09:00 - 10:30
Parallel sessions 1
09:00 - 10:30
Room: HSZ - 7E02
Chair/s:
Elena Albu, Francesca Capuano
Negation has long been a central topic in psychology, linguistics and the cognitive sciences with interest in its nature and functions continuing to grow. Understanding negation is cognitively demanding: negative sentences are often associated with higher processing costs and error rates. A prominent view holds that comprehending negation involves representing two mental models - the negated situation and the actual one - and selectively inhibiting the former. Despite the early emergence of no in children’s vocabularies, full mastery of sentential negation develops relatively late. Beyond its role as a logical operator, negation serves diverse discourse functions, from denying plausible assumptions to correcting misinformation. While negation is a linguistic universal, its realization varies substantially across languages, and the processing consequences of these differences remain underexplored. Moreover, the influence of negation extends beyond language, shaping memory, attitudes, and behavior.

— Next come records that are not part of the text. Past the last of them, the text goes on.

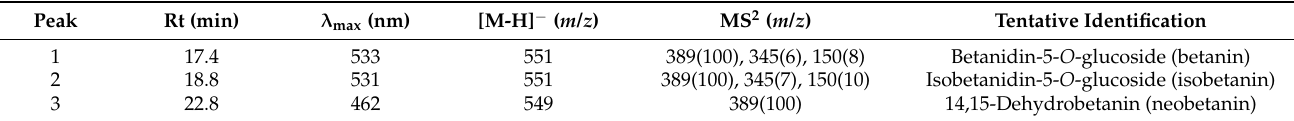
Table 1. Betacyanins identified in the beetroot powder sample. The retention time (Rt), wavelength of maximum absorption in the visible region ( λ max ), and mass spectral data are presented.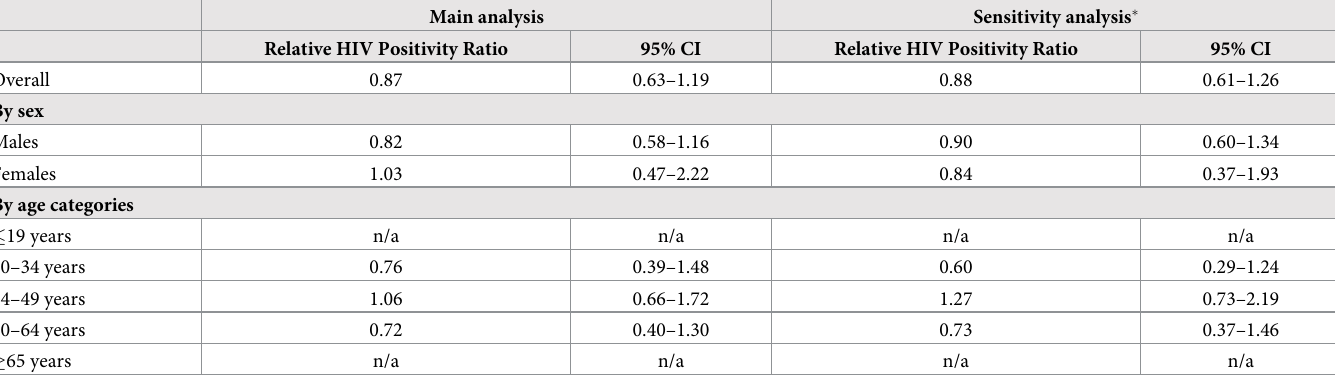
Table 2. Adjusted relative HIV positivity ratios among GPs in Amsterdam after participation in an educational intervention, compared to GPs before participation, overall and by patient sex and age, 2011–2020. Main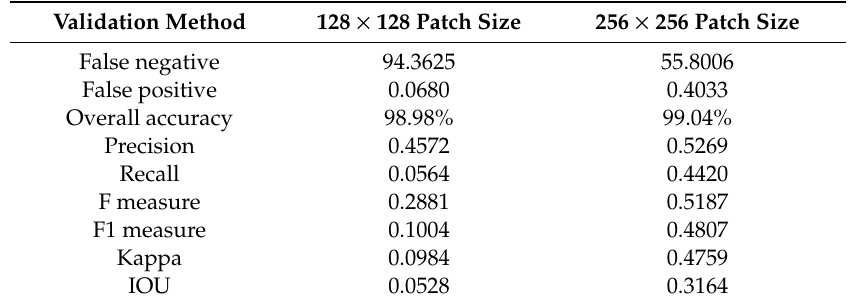
Table 4. The accuracy of a 128 × 128 patch size compared with a 256 × 256 patch size on the Bangkok testing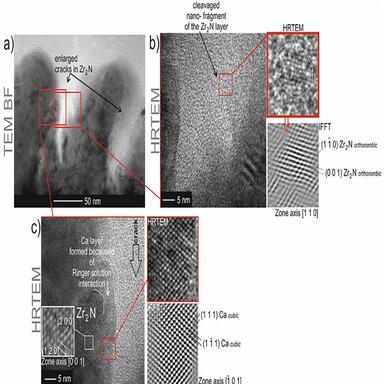
Pitting corrosion mechanism of the Zr/Zr2N (1:4 ratio) multilayer coatingwith a-C:H top-layer coating demonstrated by using an HRTEM image; a). TEM BF image showing the enlarged cracks in Zr2N layer; b). HRTEM image showing cleavaged nano-fragments of the Zr2N layer; c). HRTEM image showing formation of Ca layer in Zr2N cracks as a remain of the Ringer solution interaction.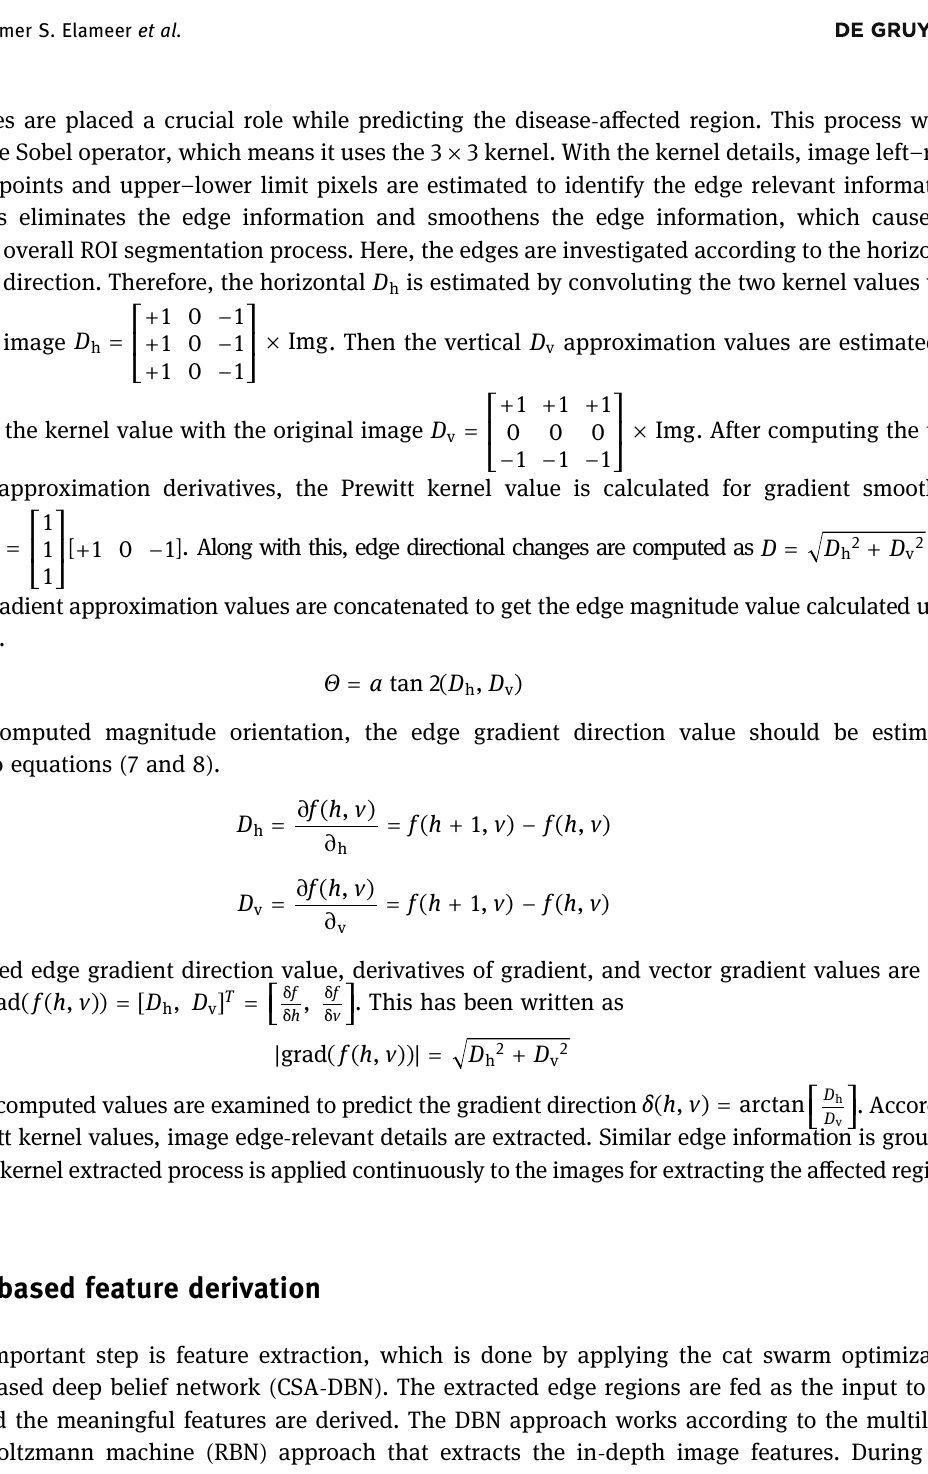
Figure 3. The RBN has the connection between the entire visible layer and hidden layer but having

Part 1 of this double symposium examines how negation is typically interpreted, which mechanisms are engaged, and how these processes play out cross-linguistically. Elena Albu asks how negation interacts with relative adjectives (Is a boy who is not short of medium height - or tall?). Claudia Maienborn and Frauke Buscher use denial contexts to contrast rejections of world-knowledge violations with rejections of semantic violations. Mechteld Van den Hoek Ostende probes whether inhibitory control is routinely recruited by studying children with ADHD, who often show difficulties with inhibition. Daniel Maurer employs negated cues in a spatial cueing paradigm to test whether comprehenders can orient directly to the actual facts or must first activate - and then inhibit - the negated alternative. Finally, Svetlana Mnogogreshnova compares Spanish and German, asking whether the earlier placement of the negation marker in Spanish relative to German modulates the mechanisms engaged during processing.
Submission 203
Understanding and Remembering Negative Sentences Across Spanish and German
SymposiumTalk-05
Presented by: Svetlana Mnogogreshnova
Svetlana MnogogreshnovaClara Vilà DoladoSol LagoEsther RinkePetra Schulz
Goethe University Frankfurt, Germany
Negative sentences are usually harder to comprehend and remember than affirmative sentences, but it is unclear whether the linear position of the negator and its pragmatic licensing influence negation processing and memory retention. We conducted 2 experiments with native speakers of Spanish and German – languages with preverbal and postverbal negation, respectively. Participants performed a two-alternative forced-choice picture selection task (2AFC) and a memory test, separated by a distractor task. In the 2AFC task, participants were presented with short stories – either visually (Exp.1) or auditorily (Exp.2) – that ended with an affirmative or a negative sentence, after which they had to choose the picture that fits the story. Despite the presence of a pragmatically licensing context, response times were slower for negative sentences, but there was no evidence of differential processing costs between Spanish and German. In the memory test, participants were presented with verbal phrases representing either actions that had been encountered in the 2AFC task in an affirmative or a negative target sentence, or fillers representing actions that had not been mentioned before. Participants had to determine whether the action had taken place in the stories in the 2AFC task. The results showed that probes mentioned in negative sentences caused longer reaction times and higher error rates than the affirmative and the filler conditions, consistent with worse memory retention. We conclude that negative utterances, although pragmatically licensed, were still harder to process and more difficult to remember than affirmative utterances across languages.